Several months back we spoke to successful cannabis executives about how they handled traveling for work. Traveling to events is only half the battle. Once you arrive at your destination, the hard work really begins. In a tight-knit industry that still relies on word of mouth over digital marketing (most of the major online outlets still ban cannabis advertising), trade shows present major challenges when trying to professionally network without ghosting old friends. We spoke with Kat Merryfield, chief executive officer for Kat’s Naturals, and Paul Botto, president at Lucid Green to find out how they handle the difficulties related to cannabis trade shows.
While reminiscing with friends is always fun, cannabis trade shows exist to get serious work done and form new partnerships. In order to both enjoy a trade show and accomplish your stated business goals, a balance must be struck.
“I make sure I have a tentative schedule for meetings set up in advance and allow some open time for spur-of-the-moment meetups,” Merryfield told mg. “I like to keep social meet-ups to a night-time dinner or cocktail party setting as they will be more beneficial that way and let my professional meetings rule the day. You may meet up with great contacts in a social atmosphere as well, so it’s great to plan on enjoying those in a more intimate way at a party or gathering.”
While being social is key, Botto knows this can be very time-consuming. “I love connecting with friendly folks and there is probably more in this industry and at shows like this than any other,” he said. “And therein lies the problem—you are at the show to accomplish specific goals so you need to remain focused. The key is to make a list of the companies, contacts, partners, talks…etc that will make the show a success for you and for your company. Plan out how you’ll connect, schedule meetings ahead of time, look at the floor map, and see how you can make it happen. Along the way, you have great conversations but having those goals in mind and just the presence of the plan can help you keep those brief.”
Assemble your team
Having reliable team members is like leading your own group of superheroes. Without them, you are likely to micromanage your way out of business.

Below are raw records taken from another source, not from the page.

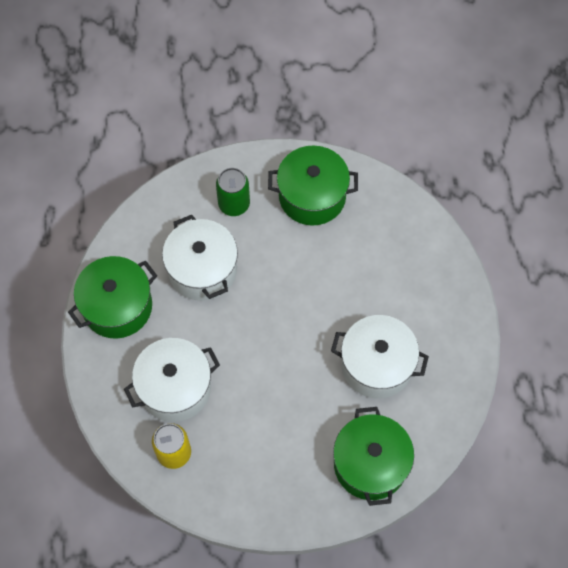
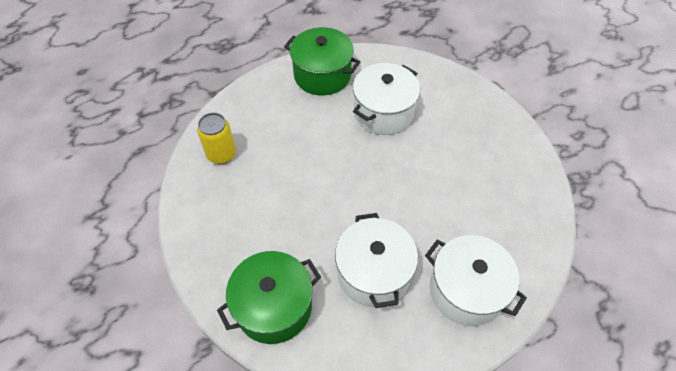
camera: 65 degrees right, 10 degrees down
(175, 388) = (276, 134): white pot -> white pot (466, 290)
(234, 204) = (452, 110): green can -> none
(312, 196) = (498, 159): green pot -> none

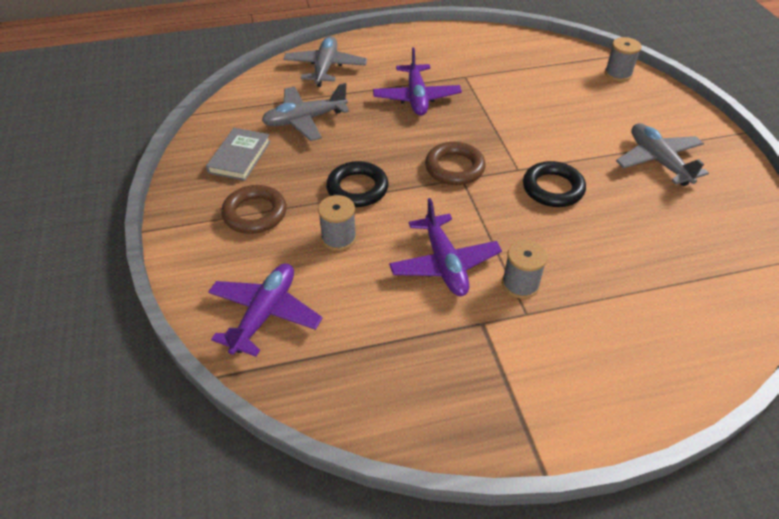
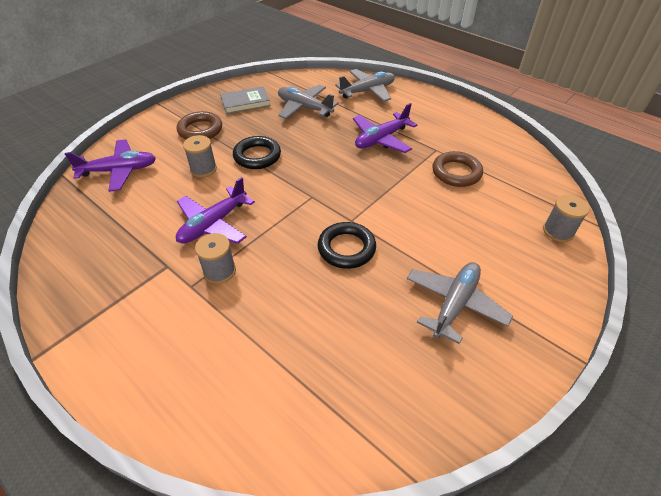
camera: 55 degrees right, 0 degrees up
(454, 168) = (320, 188): brown ring -> brown ring (456, 172)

“We could never accomplish what we want and need to at bigger shows like MJBizCon or Hall of Flowers without a show team,” Botto said. “Our brand, distributor, or retailer discussions can take some time, so it is imperative to have a multi-pronged approach so you are teeing up the next conversation, gathering contact information for other interested parties for followup after the show, and in some cases, fielding press or podcast commitments all while you might be in the middle of a brand pitch. If our goal is to leave with fifty quality leads or more, there is no way a solo operator can accomplish that while giving interested parties the time they deserve in person. If you have a booth as well, a whole different level of personnel is required to do it right.”
The line between professional and personal relationships has no choice but to blur on the road, and this can be a great thing. Trade shows represent a chance to lean on your team and to support them in return.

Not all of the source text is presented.